-------- Data extracts
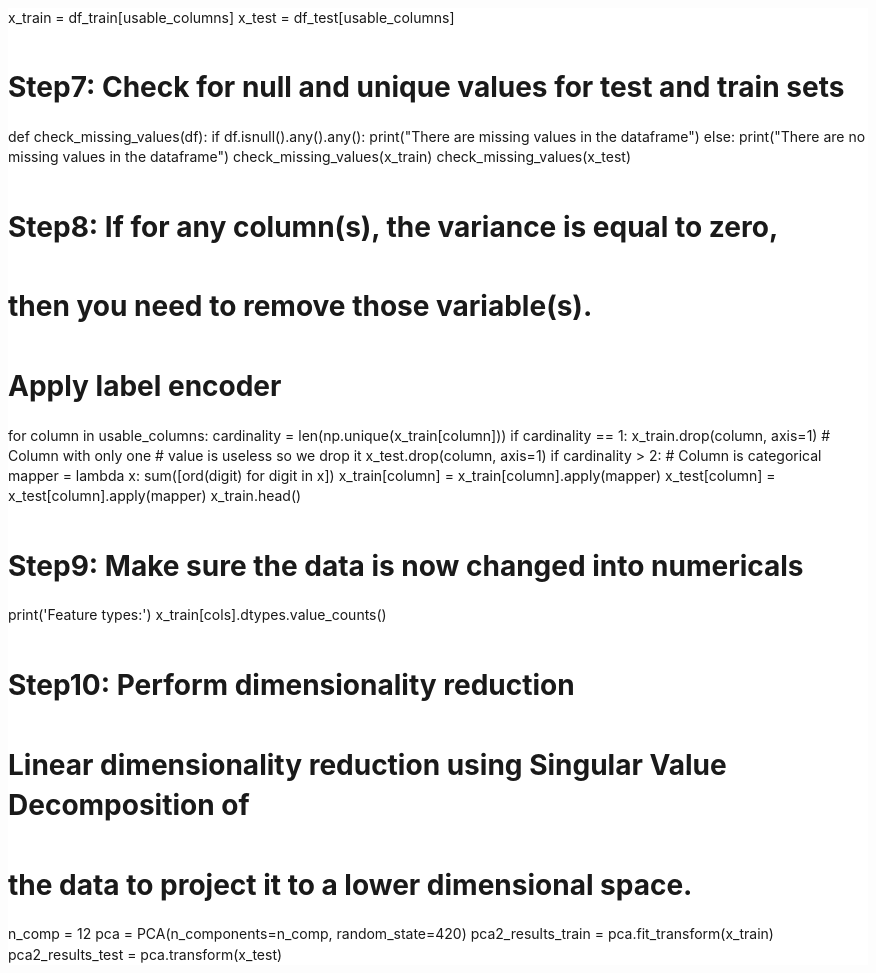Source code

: x_train = df_train[usable_columns]
x_test = df_test[usable_columns]

# Step7: Check for null and unique values for test and train sets

def check_missing_values(df):
    if df.isnull().any().any():
        print("There are missing values in the dataframe")
    else:
        print("There are no missing values in the dataframe")
check_missing_values(x_train)
check_missing_values(x_test)

# Step8: If for any column(s), the variance is equal to zero, 
# then you need to remove those variable(s).
# Apply label encoder

for column in usable_columns:
    cardinality = len(np.unique(x_train[column]))
    if cardinality == 1:
        x_train.drop(column, axis=1) # Column with only one 
        # value is useless so we drop it
        x_test.drop(column, axis=1)
    if cardinality > 2: # Column is categorical
        mapper = lambda x: sum([ord(digit) for digit in x])
        x_train[column] = x_train[column].apply(mapper)
        x_test[column] = x_test[column].apply(mapper)
x_train.head()

# Step9: Make sure the data is now changed into numericals

print('Feature types:')
x_train[cols].dtypes.value_counts()

# Step10: Perform dimensionality reduction
# Linear dimensionality reduction using Singular Value Decomposition of 
# the data to project it to a lower dimensional space.
n_comp = 12
pca = PCA(n_components=n_comp, random_state=420)
pca2_results_train = pca.fit_transform(x_train)
pca2_results_test = pca.transform(x_test)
----------------
● **Directions for this task**
Which lines run from the one holding "# Apply label encoder" through the one holding "x_train[cols].dtypes.value_counts()" in the records above? Repeat them exactly, both included, and nothing more.

● **Response to this task**
# Apply label encoder

for column in usable_columns:
    cardinality = len(np.unique(x_train[column]))
    if cardinality == 1:
        x_train.drop(column, axis=1) # Column with only one 
        # value is useless so we drop it
        x_test.drop(column, axis=1)
    if cardinality > 2: # Column is categorical
        mapper = lambda x: sum([ord(digit) for digit in x])
        x_train[column] = x_train[column].apply(mapper)
        x_test[column] = x_test[column].apply(mapper)
x_train.head()

# Step9: Make sure the data is now changed into numericals

print('Feature types:')
x_train[cols].dtypes.value_counts()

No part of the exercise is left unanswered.